Catholics have always been champions of adoption and orphanages, with bishops and monasteries taking in children of misfortune for as long as Christianity existed, the Jews before them. The way things are going with my wife and I, we will probably end up adopting as well, if the powers that be see us fit to. You described earlier the hurdles one must go through to adopt a child, do you agree with what they do? Is it better to be overly cautious with whom the care of an innocent child is entrusted or is the orphanage a worse place than even a bad home? I think it is a good thing they are so cautious. I want to make sure children do end up in loving homes where they won’t be abused, neglected, or exposed to danger. I surely wouldn’t want children to go to a drug user’s home or to a couple where the man was found to be addicted to pornography or the couple partook in sadomasochism. I wouldn’t want the child in a home where the couple never cleaned, and there was filth all around even if the couple truly loved the child. Is this unreasonable? I don’t think you believe love is the only criteria for a couple to have the right to adopt a child. I believe a pedophile or serial bank robber can whole-heartedly love a child but it is a good idea to place a child in a home where this kind of activity is practiced or accepted? Catholics view the practice of homosexuality as a perversion, inherently disordered, a harm to the participant and the greater society, like other sexual deviance. Not that homosexuals are bad as people, but the practice of homosexuality. There are many statistics on the perils of homosexual behavior. Those partaking in homosexual behavior are more likely to have STD’s and other infectious diseases like AIDS, and Hepatitis. They have a much lower mortality rate, in some cases 20+ years less than heterosexuals. Higher incidence of drug and alcohol use. Higher rates of suicide, mental disorders, vastly higher rates of sexual promiscuity. About 50% of the women on death row are lesbians. It’s not out of bias that Christians do not approve of homosexual behavior and placing children into this environment, it’s out of love. We do not want to see homosexuals destroy themselves through this lifestyle and drag children into it. Even the FDA has banned the donation of blood by homosexual men.

Men who have had sex with other men, at any time since 1977 (the beginning of the AIDS epidemic in the United States) are currently deferred as blood donors. This is because MSM are, as a group, at increased risk for HIV, hepatitis B and certain other infections that can be transmitted by transfusion.

Instead of making a mistake of the emotions and creating a future problem that could be much more costly for innocent children why don’t we try and encourage more heterosexual couples to adopt. Encourage and help through charity, families who don’t have the means to support their children. Developed and fund orphanages to make them a better place to be while the children wait to be placed. Ideals and standards are not arbitrary, constructs of some one individual or group. They are time tested ways of producing the best results, for the common good, not just the individual good.
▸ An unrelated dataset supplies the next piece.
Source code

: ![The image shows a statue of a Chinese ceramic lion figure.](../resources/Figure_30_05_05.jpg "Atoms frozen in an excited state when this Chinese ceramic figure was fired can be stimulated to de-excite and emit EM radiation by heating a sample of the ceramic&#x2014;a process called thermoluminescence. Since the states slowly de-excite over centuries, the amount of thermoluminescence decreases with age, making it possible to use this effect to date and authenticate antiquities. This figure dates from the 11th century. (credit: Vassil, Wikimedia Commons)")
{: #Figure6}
If people today are that arrogant to think all of history was wrong and they know more than the collective wisdom of the past to begin tossing out truths (small ‘t’), we will suffer greatly because of novel bad ideas.

Here are my sources:
americansfortruth.com/news/fda-policy-banning-blood-donations-from-gay-men.html
freerepublic.com/focus/f-news/1501855/posts
wnd.com/news/article.asp?ARTICLE_ID=48542
 
Canada, the Netherlands, Spain, Belgium, France, South Africa, and the US in 5 states, all recognize same-sex mariage.

Many other countries such as Argentina, Brazil, Colombia, Uraguay, Austria, Czech Republic, Germany, Hungary, Switzerland, Denmark, Sewed, Finland, Iceland, Greenland, Norway, Great Brittain, Portugal, Australia, New Zealand, and a few others have some name for a formal recognition of same-sex relationships such as what I am proposing in this thread for the US.
I’m guessing it takes a few generations for moral decay to destroy a country or civilization. It’s not fair to use these examples when it has been only in the very recent past, maybe not even a generation ago, that those countries have recognized same-sex “marriage” as something equal to heterosexual marriage.